Kroes responded in a email that she was ‘bewildered’ by the decision. She was appointed to Uber’s public policy advisory board in May 2016, 18 months after finishing at the commission.

But according to the documents, dubbed the Uber Files, she acted in an unofficial capacity for Uber for more than a year while she was officially banned from working for them.

Uberpop case

Kroes contacted politicians including Rutte, transport ministers Melanie Schulz and Wilma Mansveld, and Amsterdam mayor Eberhard van der Laan to try to soften the impact of the ban on the Uberpop app.
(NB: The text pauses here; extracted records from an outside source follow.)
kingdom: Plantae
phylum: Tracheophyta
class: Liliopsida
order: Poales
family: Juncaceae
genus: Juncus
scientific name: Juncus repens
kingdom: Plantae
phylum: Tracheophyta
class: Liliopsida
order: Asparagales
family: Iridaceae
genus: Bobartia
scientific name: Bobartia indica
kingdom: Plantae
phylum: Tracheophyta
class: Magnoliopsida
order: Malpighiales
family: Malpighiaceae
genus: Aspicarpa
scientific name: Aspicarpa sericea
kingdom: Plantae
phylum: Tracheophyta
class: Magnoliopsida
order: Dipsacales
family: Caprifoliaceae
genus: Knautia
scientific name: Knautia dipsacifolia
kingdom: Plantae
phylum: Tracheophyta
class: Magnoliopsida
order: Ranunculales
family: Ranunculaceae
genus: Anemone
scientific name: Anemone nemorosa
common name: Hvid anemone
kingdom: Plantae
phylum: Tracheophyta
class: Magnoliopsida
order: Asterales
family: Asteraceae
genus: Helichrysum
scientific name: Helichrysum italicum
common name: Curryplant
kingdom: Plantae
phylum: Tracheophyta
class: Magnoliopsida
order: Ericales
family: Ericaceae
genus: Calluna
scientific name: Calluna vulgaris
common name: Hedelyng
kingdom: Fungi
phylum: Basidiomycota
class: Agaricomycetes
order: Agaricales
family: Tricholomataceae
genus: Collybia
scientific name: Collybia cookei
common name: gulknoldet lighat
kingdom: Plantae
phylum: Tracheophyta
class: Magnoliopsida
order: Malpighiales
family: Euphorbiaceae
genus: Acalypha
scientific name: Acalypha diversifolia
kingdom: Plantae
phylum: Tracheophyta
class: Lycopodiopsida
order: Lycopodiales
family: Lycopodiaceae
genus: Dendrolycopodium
Uberpop was suspended in the Netherlands in November 2015, a year after its launch, after courts ruled it breached Dutch taxi licensing rules. The app allowed private citizens to give lifts for payment, agreed in advance, without having a license.

The company settled the case in 2019 for €2.3 million. Uber also came under fire in Amsterdam after its drivers were involved in four fatal accidents in six weeks.

Conflict of interest

Christoph Demmke, professor of public management at the University of Vaasa in Finland and an adviser to the commission, said Kroes’s lobbying activities were a ‘clear case of conflict of interest’.

‘There are sanctions for breaches of this nature,’ he told the FD. ‘Kroes could lose her pension.’

Kroes said in a response that she had no ‘formal or informal’ role with Uber before May 2016 and was acting in her capacity as a special envoy for StartupDelta, a government agency that supports new entrepreneurs.

‘As an envoy I was required to interact with a broad range of businesses, government and non-government organisations to promote a business-friendly ecosystem,’ she said.